1794 de Niklas Natt Och Dag

1794 de Niklas Natt Och Dag,

Publié aux éditions Sonatine,

2021, 544 pages.

Stockholm, 1794. Une nouvelle année commence sous le régime autoritaire du baron Reuterholm, conseiller du roi. À l’hôpital de Danviken, un jeune noble se morfond, tourmenté par le crime horrible dont on l’accuse. Dans une métairie de l’intérieur du pays, une mère pleure sa fille, assassinée lors de sa nuit de noces. L’affaire ne suscitant que peu d’intérêt, elle décide de faire appel à Jean Michael Cardell, un invalide de guerre qui, traumatisé par sa dernière enquête, n’a plus guère de raisons de vivre. Alors que ses investigations le mènent vers un mystérieux orphelinat, Cardell va bientôt se retrouver aux prises avec une étrange société secrète, les Euménides.

L’été dernier, j’avais découvert 1793 et ça avait été un coup de cœur. Il me tardait de lire la suite imaginée par Niklas Natt Och Dag. Une fois de plus, j’ai été happée, passionnée par cette intrigue et c’est encore un coup de cœur pour moi.

Avant de vous lancer dans cet opus, je vous conseille de lire le premier tome, 1793 car vous perdriez certaines références importantes et savoureuses au sujet des personnages! 1794 s’ouvre de manière étrange. L’auteur nous plonge d’abord dans une amourette contrariée entre un fils de bonne famille, Erik, et une paysanne. Les deux jeunes gens s’aiment follement et souhaitent se marier. Le père d’Erik, pour empêcher cette union, envoie son fils à Saint-Barthélémy. Là-bas, Erik est censé y apprendre à devenir un homme. Il va surtout y découvrir l’esclavagisme, la cruauté et faire la connaissance d’un personnage inquiétant…

Quelques années plus tard, on retrouve Jean Michael Cardell qu’on vient chercher pour enquêter sur un meurtre, tout du moins c’est ce que semble penser la mère de la victime. Sa fille, lors de sa nuit de noces, aurait été dévorée par des loups mais les blessures infligées n’y ressemblent pas. Cardell accepte sans savoir où il a mis les pieds…

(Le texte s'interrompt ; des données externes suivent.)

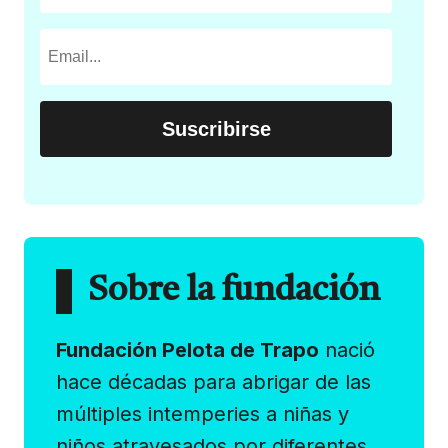
Sobre la fundación
Fundación Pelota de Trapo
nació
hace décadas para abrigar de las
múltiples intemperies a niñas y
niños atravesados por diferentes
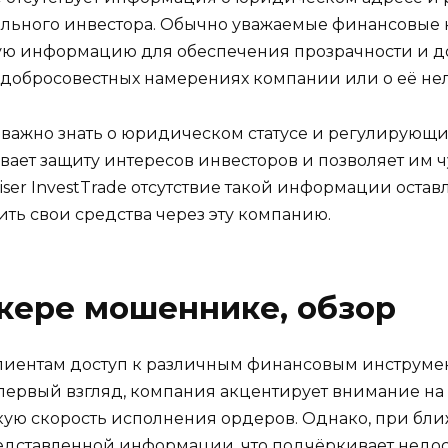
ального инвестора. Обычно уважаемые финансовые 
 информацию для обеспечения прозрачности и дов
едобросовестных намерениях компании или о её не
важно знать о юридическом статусе и регулирующих
вает защиту интересов инвесторов и позволяет им 
ser InvestTrade отсутствие такой информации остав
жить свои средства через эту компанию.
кере мошеннике, обзор
 клиентам доступ к различным финансовым инструмен
первый взгляд, компания акцентирует внимание на 
кую скорость исполнения ордеров. Однако, при б
едставленной информации, что подчёркивает недос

1794 est une mâchoire qui vous happe dans un tourbillon de noirceur. Il y a la noirceur de cette vie, à Stockholm, en cette fin de 18ème siècle: les rues, les mœurs, le peuple. L’auteur nous fait ressentir la détresse du peuple, son ivresse mais aussi sa cruauté. Il se dégage de ces pages quelque chose de tellement fort. On y dissèque aussi la noirceur du cœur des hommes. Ce tome est parfois très sombre voire violent et pervers. L’auteur nous entraîne dans une intrigue tortueuse. Les quatre parties sont toutes intenses et passionnantes. Les noces d’Erik deviennent bien vite funèbres et on bascule en quelques lignes dans l’horreur totale..

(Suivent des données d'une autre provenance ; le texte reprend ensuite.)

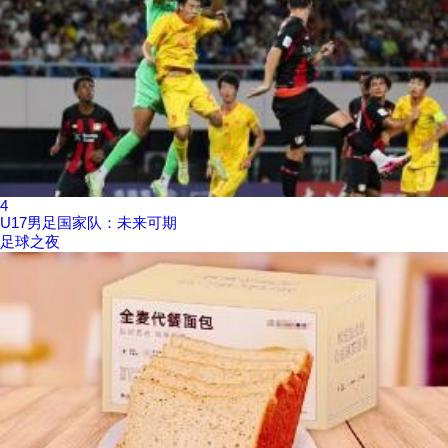
4
U17男足国家队：未来可期
足球之夜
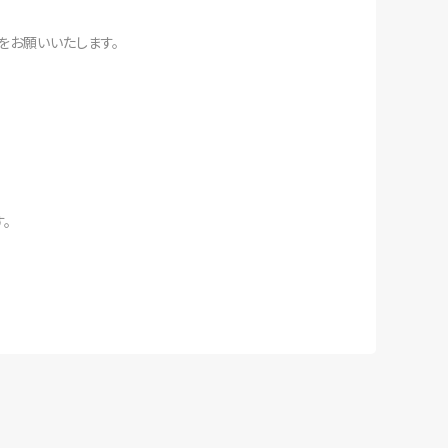
をお願いいたします。
。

C’est un roman qui marque. Difficile d’oublier ces premières pages sur l’esclavagisme, le racisme. Difficile d’oublier la puanteur des corps et des rues. Difficile d’oublier la perversité et la violence de ce personnage. Mais j’ai été malgré tout attirée, happée, passionnée par cette intrigue car on vaut savoir, on veut comprendre même si pour cela le prix à payer est qu’on ne ressort pas indemne de cette lecture. On y trouvera aussi des personnages plus simples, plus innocents, animés par l’amour, et redonnant ainsi un peu d’humanité dans la nuit la plus noire.

Une fois de plus, Niklas Natt Och Dag frappe fort avec ce roman terriblement juste et d’une noirceur intense.